> **Problem details**: In your copy, leave out the pictures and repeat every record exactly.

*** Opening Data for this exercise ***

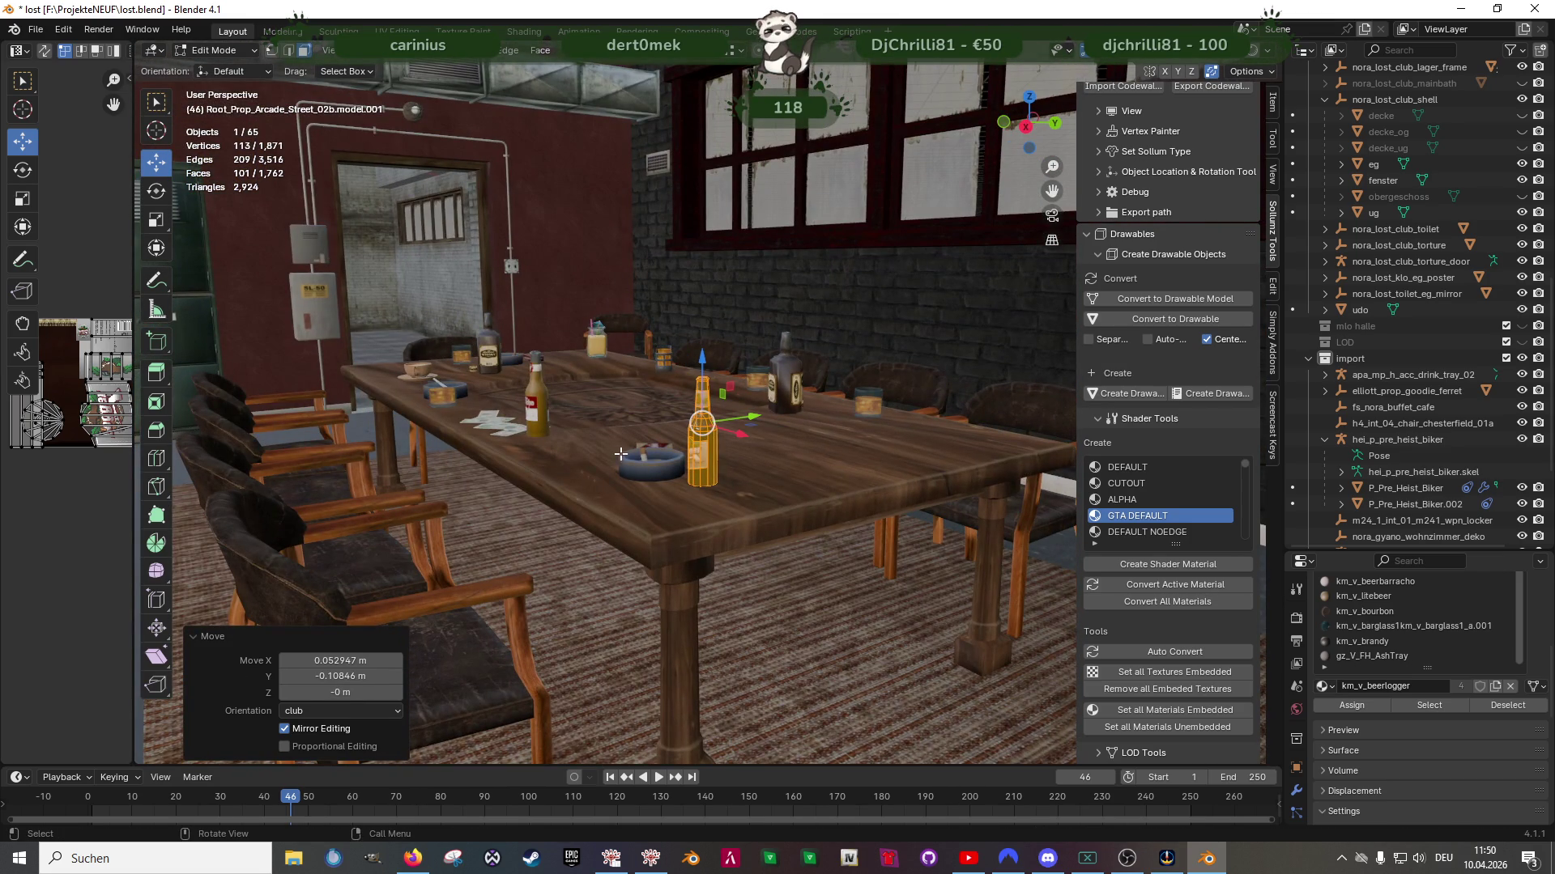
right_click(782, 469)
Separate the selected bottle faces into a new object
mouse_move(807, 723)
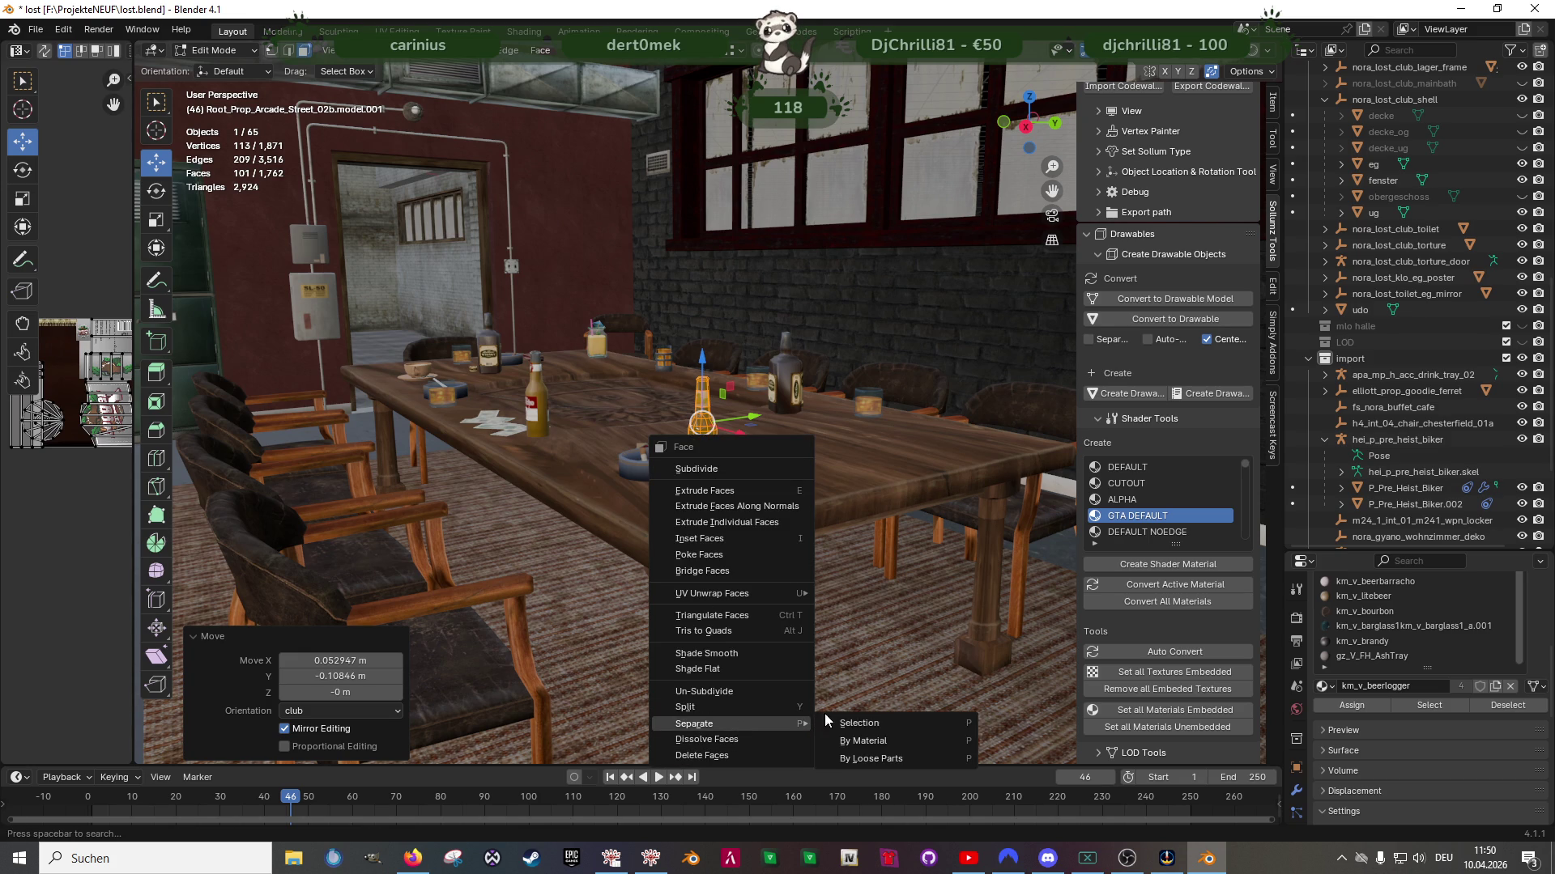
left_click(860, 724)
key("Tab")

*** Closing Data for this exercise ***

> **Answer for the task**:
right_click(782, 469)
Separate the selected bottle faces into a new object
mouse_move(807, 723)
left_click(860, 724)
key("Tab")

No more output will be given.